Words: Jamie Tabberer; picture: Pexels
LGBTQ groups have joined together to write a letter urging ministers to rethink their approach to banning LGBTQ conversion therapy.
The letter follows news that top members of the government's LGBT Advisory Panel Jayne Ozanne and James Morten had resigned over ministers' inaction on the issue.
A debate on conversion therapy took place in Parliament on Monday, prompted by a petition signed by over 250,000.
Parliamentary Under-Secretary of State for Equalities Kemi Badenoch said the practise has "no place in a civilised society" but added "robust" laws are already in place to stop the most extreme examples, adding the government does not want to stop those who "seek spiritual counselling as they explore their sexual orientation."
She also used the term "end" rather than 'ban' when discussing how conversion therapy should be dealt with.
Groups including Stonewall, the LGBT Foundation and Trans Media Watch expressed "deep concern" over Badenoch's statements, claiming they "imply that you have been meeting with perpetrators of conversion therapy and those who want the practice to continue."
The letter continues: "This is very worrying and gives the impression that the government is more interested in appeasing the extreme fringes of religious people, despite the calls for a ban from senior religious leaders from across a wide range of faiths."
Speaking to ITV News yesterday, Ozanne said she fears a "return to days of Section 28” as the “government listens only to right wing evangelicals.”
She told the broadcaster: "I’ve been increasingly concerned about what is seen to be a hostile environment for LGBT people among this administration.
"Over the years which the advisory panel has met, we’ve seen an increasing lack of engagement and the actions of ministers have frankly been against our advice.”
Theresa May pledged to ban the scientifically-debunked practise - which attempts to change or suppress a person's sexuality or gender identity - in 2018, with Boris Johnson echoing her claims in 2020.
However, there has been little movement until Monday's debate, the outcome of which is yet to be revealed.
The letter to Badenoch also states: “Despite an excellent debate, involving MPs from across the United Kingdom showing their support for a ban, your response failed to engage with any of their concerns regarding the need for urgent action and notably did not use the word ‘ban’ once.
“Your claim that there are already legal protections in place to protect LGBT+ people from harm fails to understand the power dynamics at work in these types of situations, and the inability of victims to have recourse to justice.
“What is more, we were extremely troubled by your omission of any mention of protection for trans people, given the number of strong speeches stressing that they are at the most likely to be at risk.
“While we are glad to hear that your department is ‘working at pace’, we fail to understand why – after nearly 1,000 days – coming forward with meaningful legislation is taking so much time.
“There is now a wide body of international learning on this matter, and indeed good models of legislation that build on the insights from lesbian, gay, bi, trans, intersex, queer and asexual survivors.”

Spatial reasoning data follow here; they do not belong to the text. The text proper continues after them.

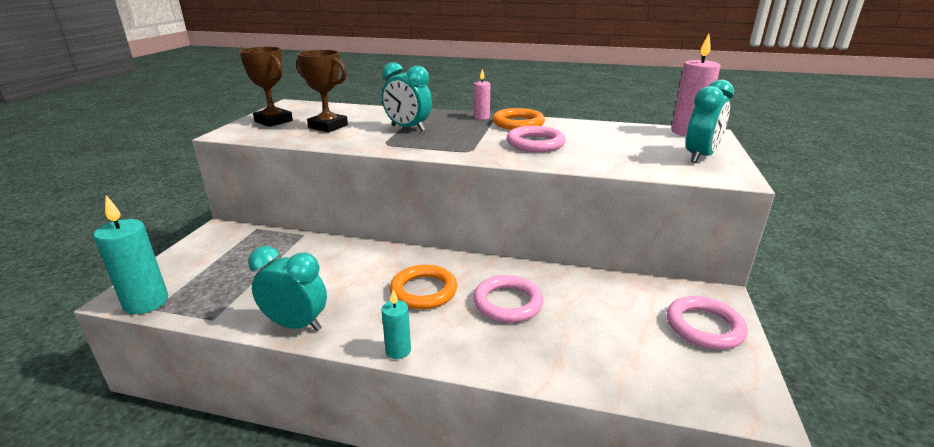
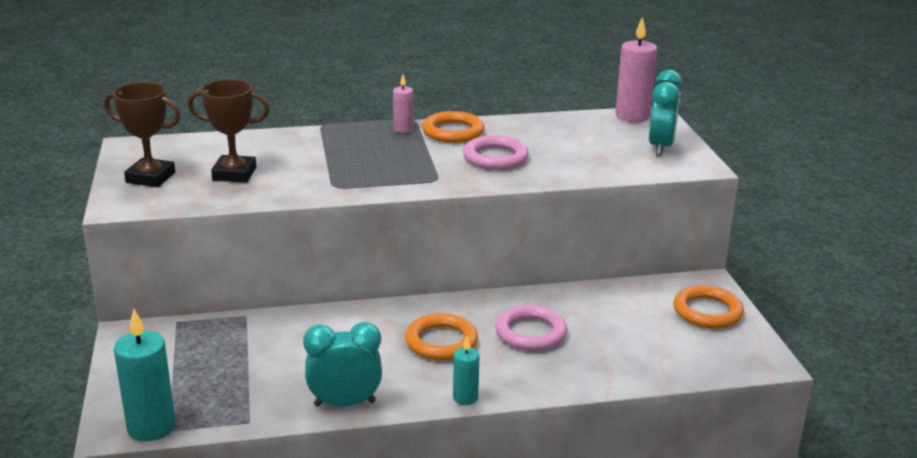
camera: 25 degrees left, 0 degrees up
turquoise clock [382,62,432,132] -> none
pink ring [667,296,748,349] -> orange ring [673,285,744,329]

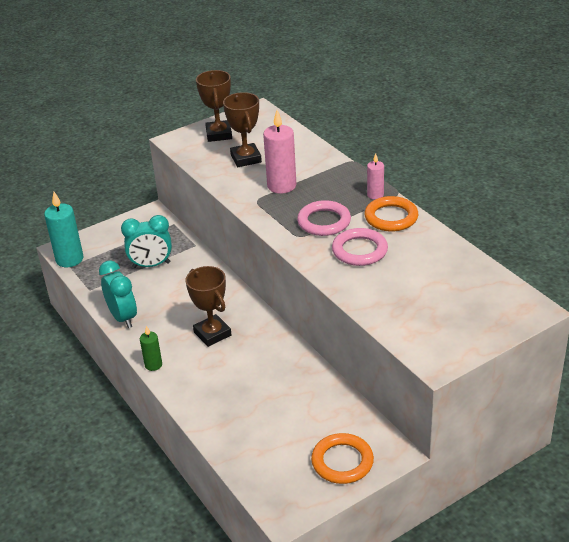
camera: 70 degrees right, 10 degrees up
orange ring [405,313,478,360] -> brown trophy [185,266,232,347]
turquoise candle [453,337,480,405] -> green candle [140,326,162,371]
pink ring [495,305,567,351] -> pink ring moved to [297,200,351,236]
pink candle [615,16,657,122] -> pink candle moved to [263,110,296,194]
turquoise clock [649,70,682,156] -> turquoise clock moved to [121,215,172,268]

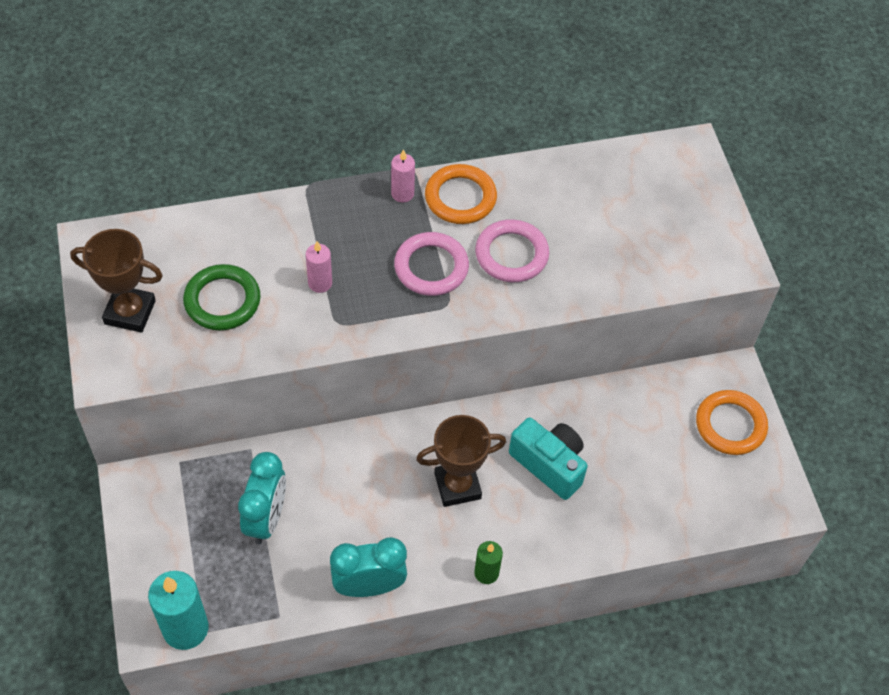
camera: 75 degrees left, 20 degrees up
brown trophy [223,92,262,167] -> green ring [183,264,260,330]
pink candle [263,110,296,194] -> pink candle [306,241,332,293], size x0.56
none -> turquoise camera [509,417,588,500]

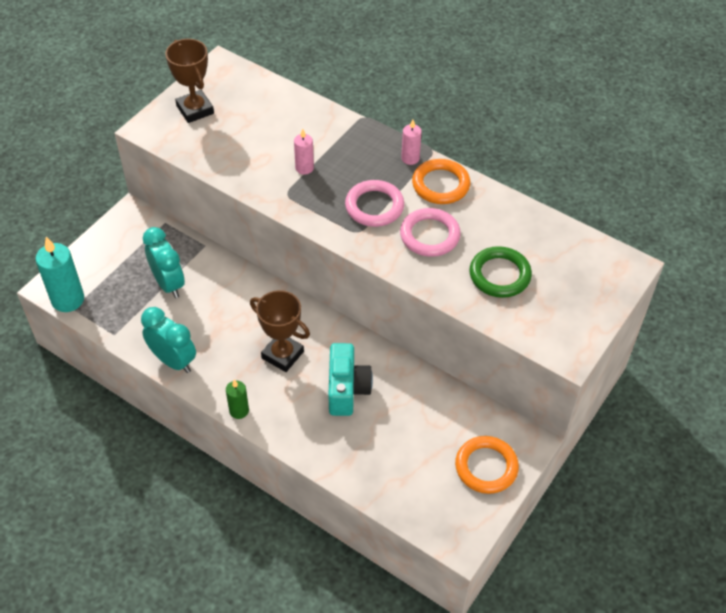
camera: 50 degrees right, 5 degrees down
green ring [183,264,260,330] -> green ring moved to [470,246,532,298]
turquoise clock [238,452,286,544] -> turquoise clock turned 90 degrees counterclockwise [143,227,185,298]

Attitude approached the Equalities Office for comment yesterday, and a spokesperson said: "The government is committed to building a country in which everyone, no matter their sexuality, race or religion, is free to live their lives as they choose.
"We have repeatedly made clear that we will take action to end conversion therapy and we are working to bring forward plans to do so shortly."
Conversion therapy is already banned in countries such as Germany, Switzerland and parts of Australia.